Memperkaya khasanah mengenai DMO, Myra P. Gunawan dan Helmi Himawan (2010) dalam
Penerapan Teknologi Informasi dan Komunikasi dan Inovasi dalam Sistem Pengelolaan Destinasi
– sebagai suatu sistem – DMO memiliki 3 karakter penting yang mencakup hierarki (destinasi
utama dan penunjang, skala kecil dan besar), struktur, dan jejaring (hubungan keterkaitan, baik
fisik maupun non-fisik). Karena kelembagaan DMO bersifat sebagai suatu institusi sosial – tidak
selalu menjadi organisasi formal - maka, DMO akan tergantung pada peran aktor-aktor kunci di
dalamnya dalam menjalankan nilai, norma, keyakinan, dan tujuan yang dianut serta hendak
dicapai bersama (Phil Janianton Damanik dalam Pengembangan Organisasi Manajemen
Destinasi: Tinjauan Sosial Budaya, 2010)
Sebagai suatu kebijakan yang diinisiasikan dan diimplementasikan oleh Pemerintah, realisasi
DMO terhadap 15 destinasi yang terpilih (Pangandaran, Danau Toba, Komodo-Kelimutu, Java
promo-Borobudur, Bunaken, Bali-Danau Batur, Rinjani, Kota Tua Jakarta, Toraja, BromoTengger-Semeru, Raja Ampat, Wakatobi, Tanjung Puting, Derawan dan Sabang), tidak semuanya
berjalan lancar sesuai rencana. Kini, program DMO yang berada di bawah Dirjen Pengembangan

Destinasi, Kemenbudpar (2010) ini menemui sejumlah kendala dan masalah, meliputi persoalan
implementasi, strategi komunikasi (sosialisasi), koordinasi, skema kerja sama kolaboratif pihakpihak terkait, kebijakan pendukung, dana, komitmen, hingga masalah monitoring-evaluasi.

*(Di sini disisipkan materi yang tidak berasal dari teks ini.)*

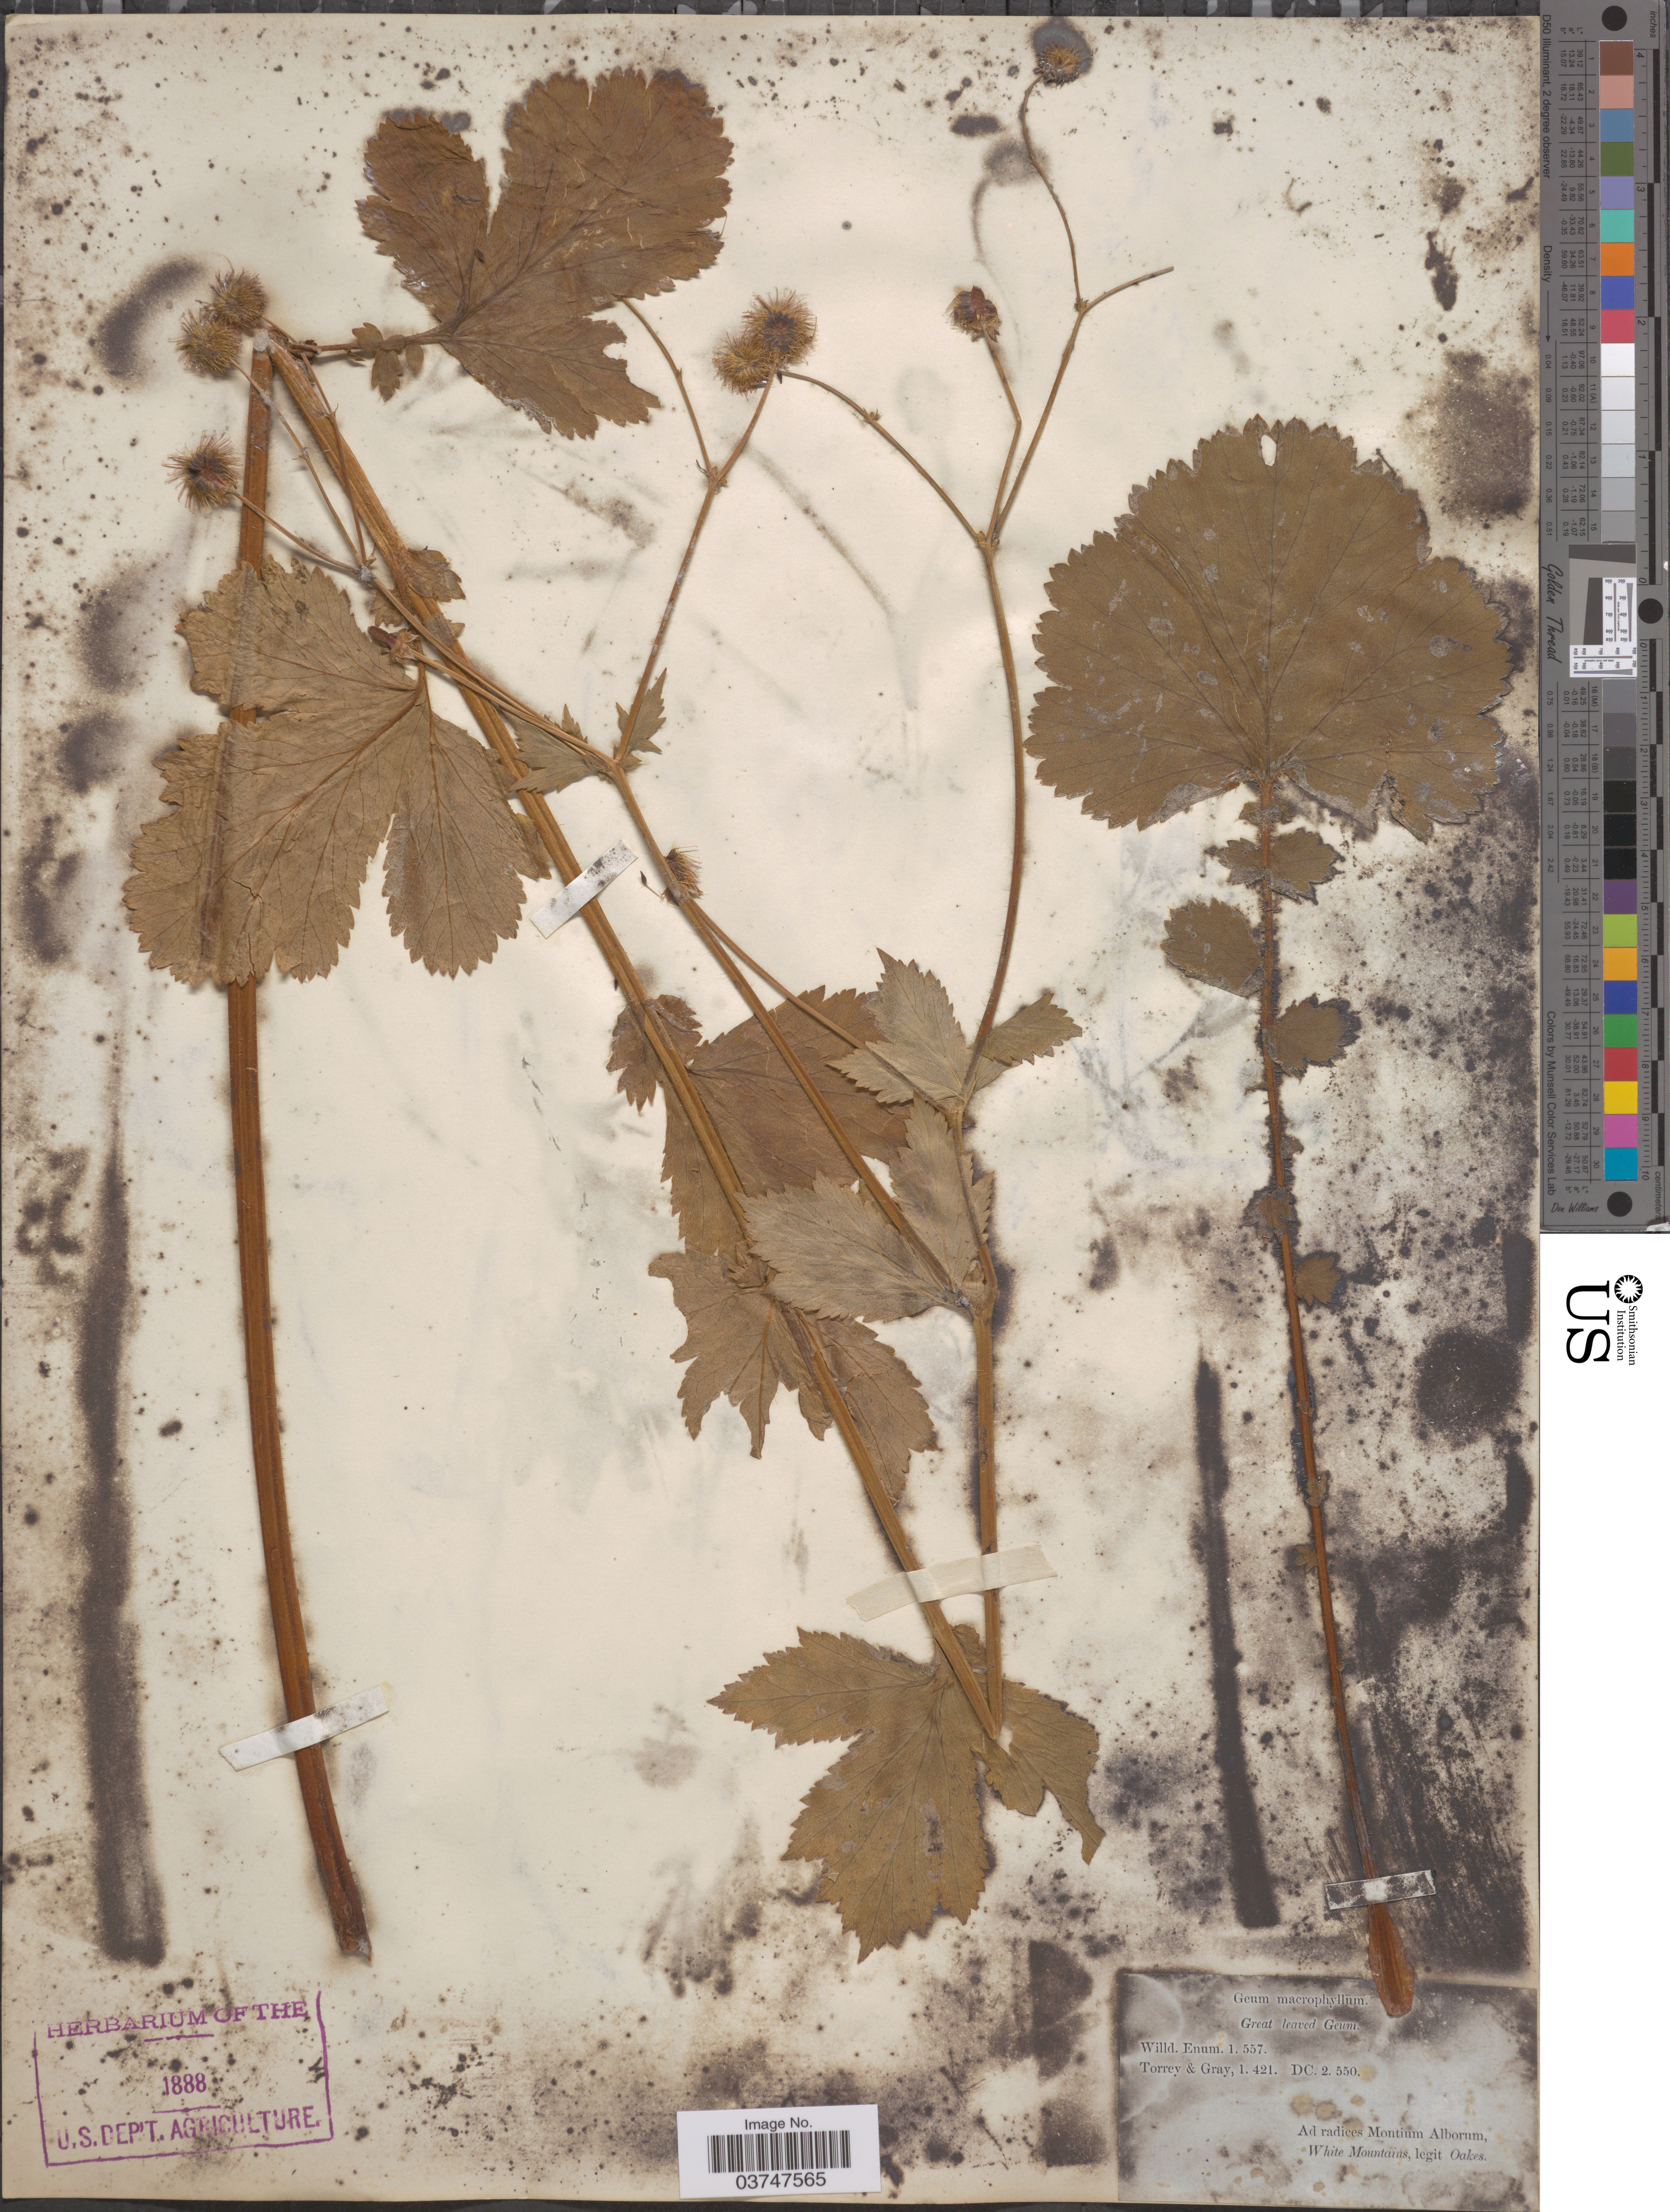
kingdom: Plantae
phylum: Tracheophyta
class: Magnoliopsida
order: Rosales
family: Rosaceae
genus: Geum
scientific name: Geum macrophyllum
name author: Willd.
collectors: -. Oakes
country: United States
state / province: New Hampshire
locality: Ad radices Montium Alborum, White Mountains.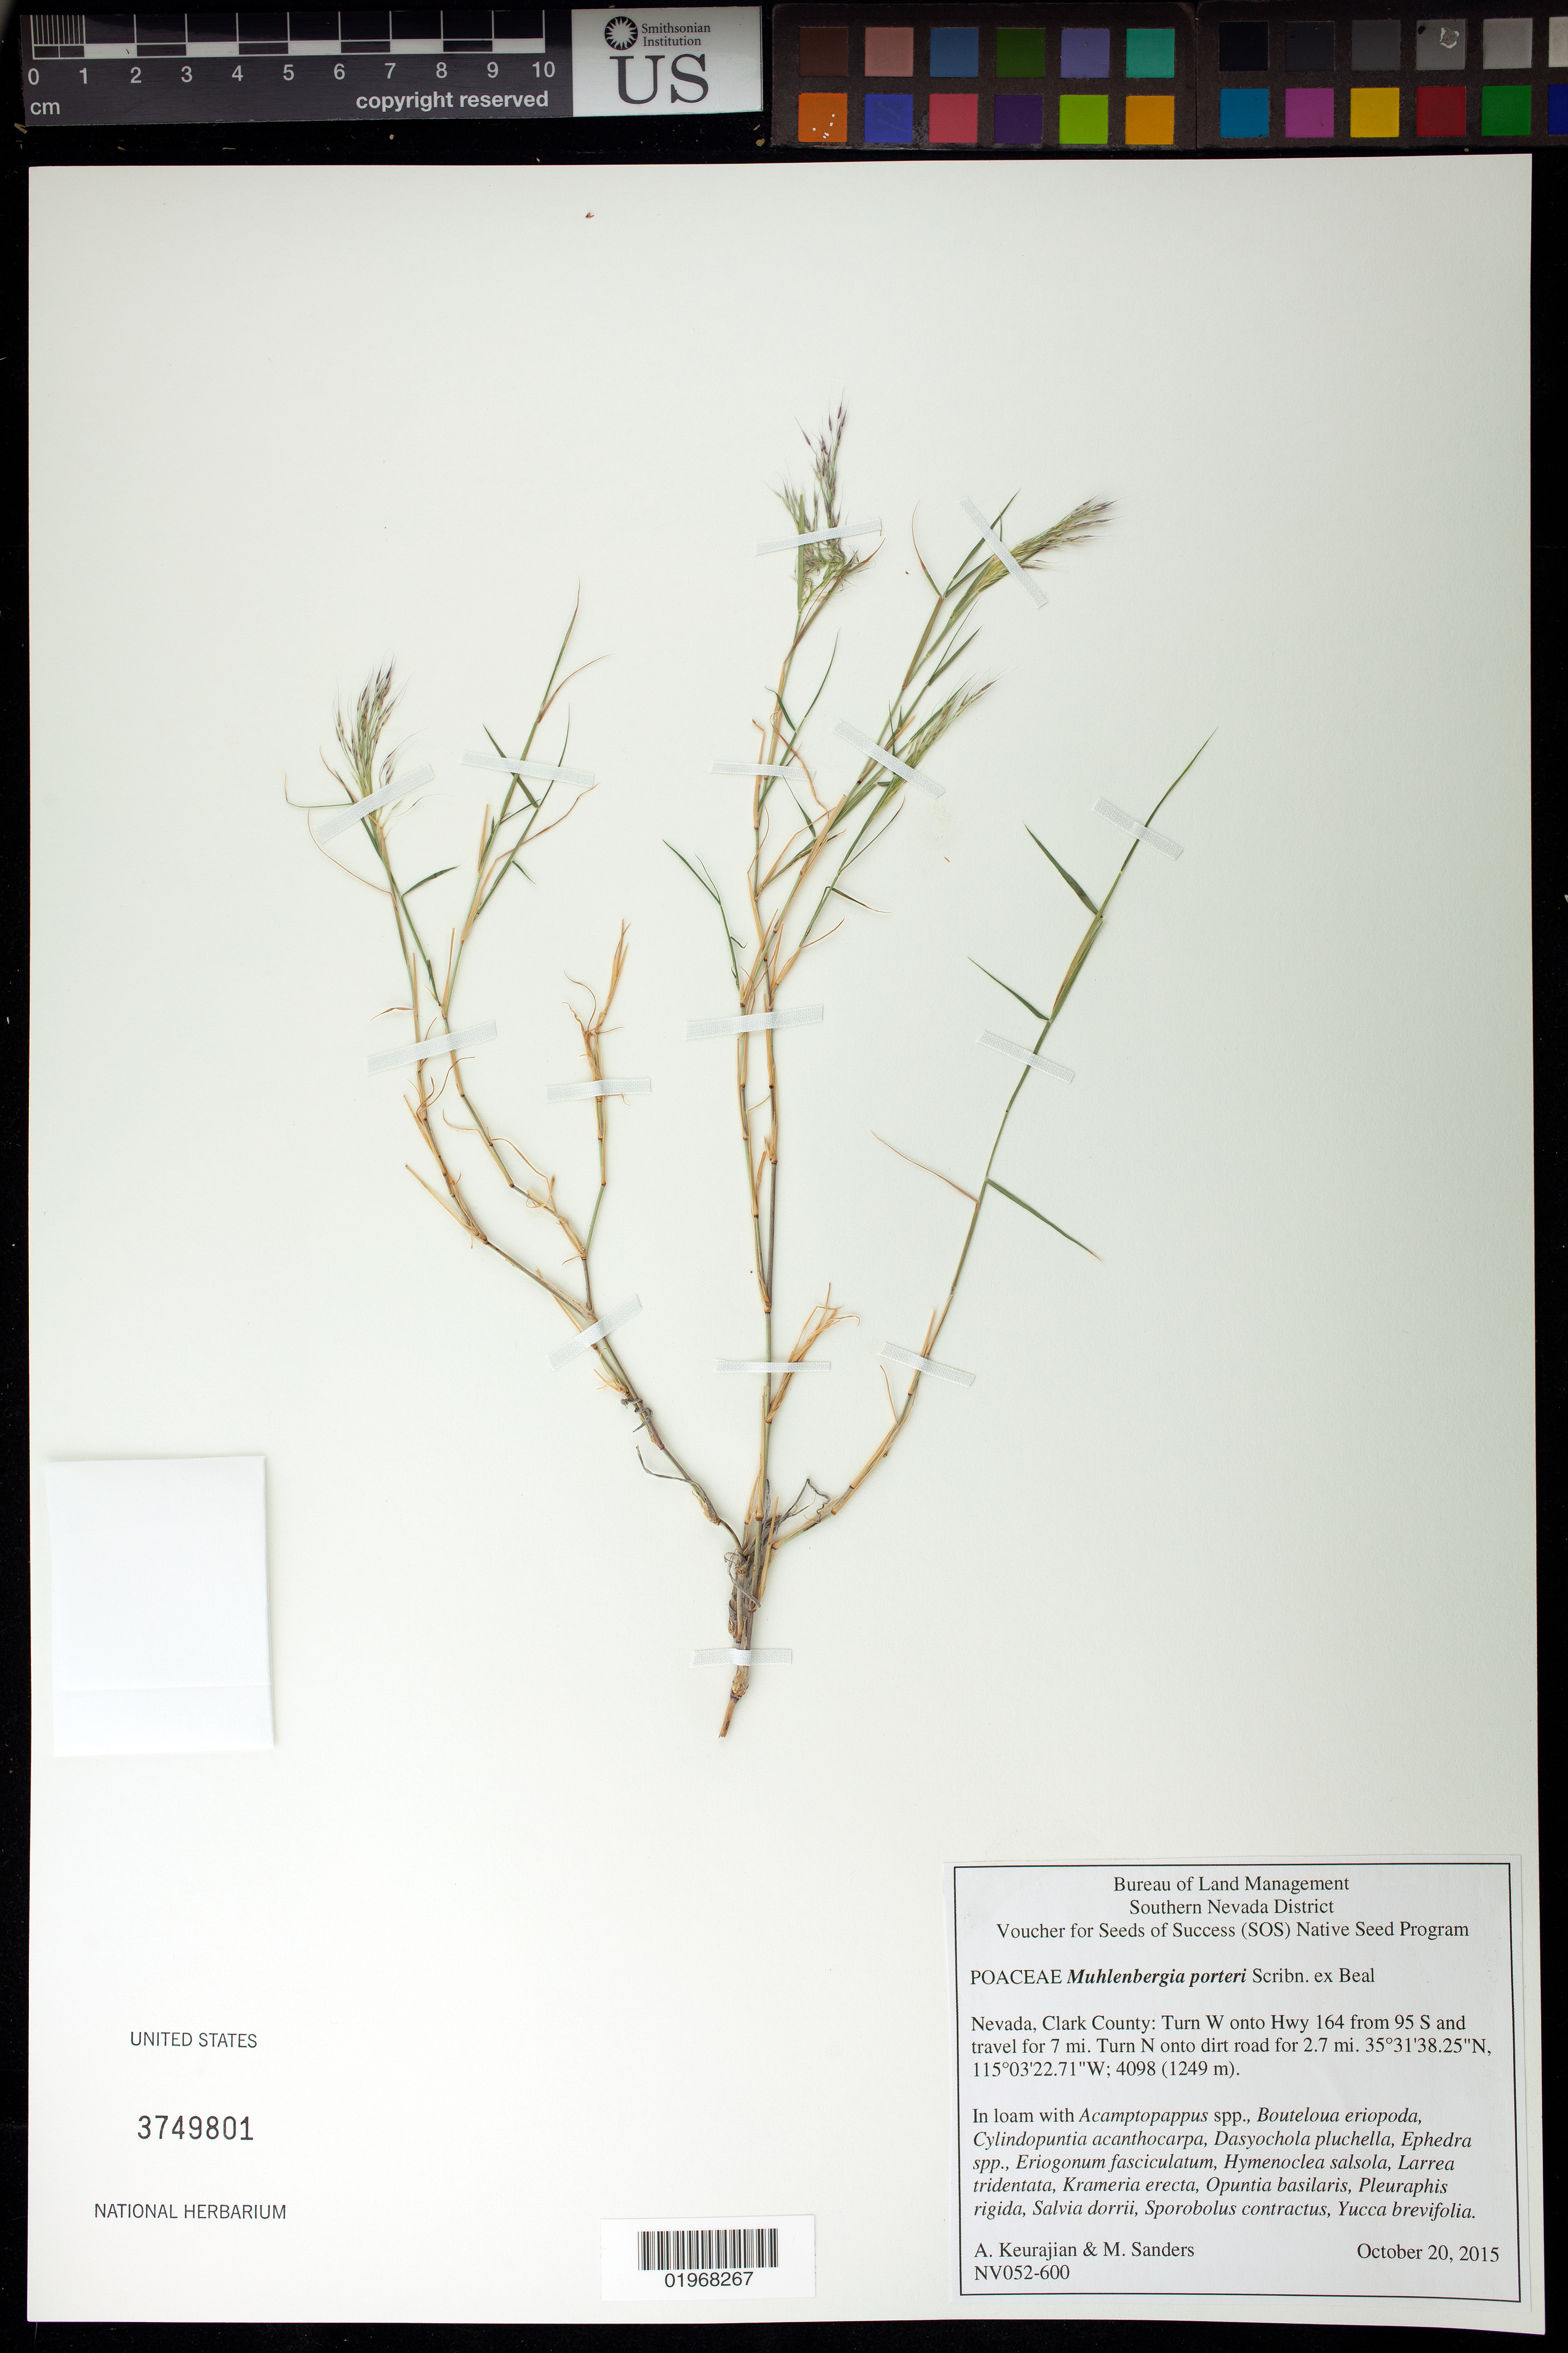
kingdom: Plantae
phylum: Tracheophyta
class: Liliopsida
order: Poales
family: Poaceae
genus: Muhlenbergia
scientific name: Muhlenbergia porteri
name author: Scribn. in W.J. Beal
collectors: A. Keurajian & M. Sanders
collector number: NV052-600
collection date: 2015-10-20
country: United States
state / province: Nevada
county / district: Clark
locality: Wee Thump Joshua Tree Wilderness Area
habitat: Loam. With Ephedra sp., Salvia dorrii, Yucca brevifolia, ect.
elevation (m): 1249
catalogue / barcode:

DMO memang berupaya untuk menjawab berbagai tantangan industri pariwisata ke depannya,
namun untuk menjadikan DMO sebagai suatu paradigma dan strategi, tidak akan terlepas dari
upaya terhadap bagaimana seharusnya menjadikan industri pariwisata lebih berkelanjutan
(ekonomi, sosial-budaya, dan lingkungan). Pariwisata sebagai industri yang miltidimensional dan
lintas sektor, mendesak kerja sama semua pihak, mulai dari pemerintah, swasta, masyarakat,
akademisi, aktivis (organisasi non-pemerintah), serta media massa untuk terlibat ke dalam sebuah
“kapal” dengan keberlanjutan industri sebagai dermaganya. Bagi negara berkembang dengan
kekayaan alam dan budaya yang begitu besar, konsep pengembangan pariwisata melalui DMO
benar-benar diperlukan menjaga keberlangsungan secara menyeluruh bagi semua pihak yang
terkait langsung maupun tidak langsung dari kedatangan wisatawan di sebuah destinasi pariwisata.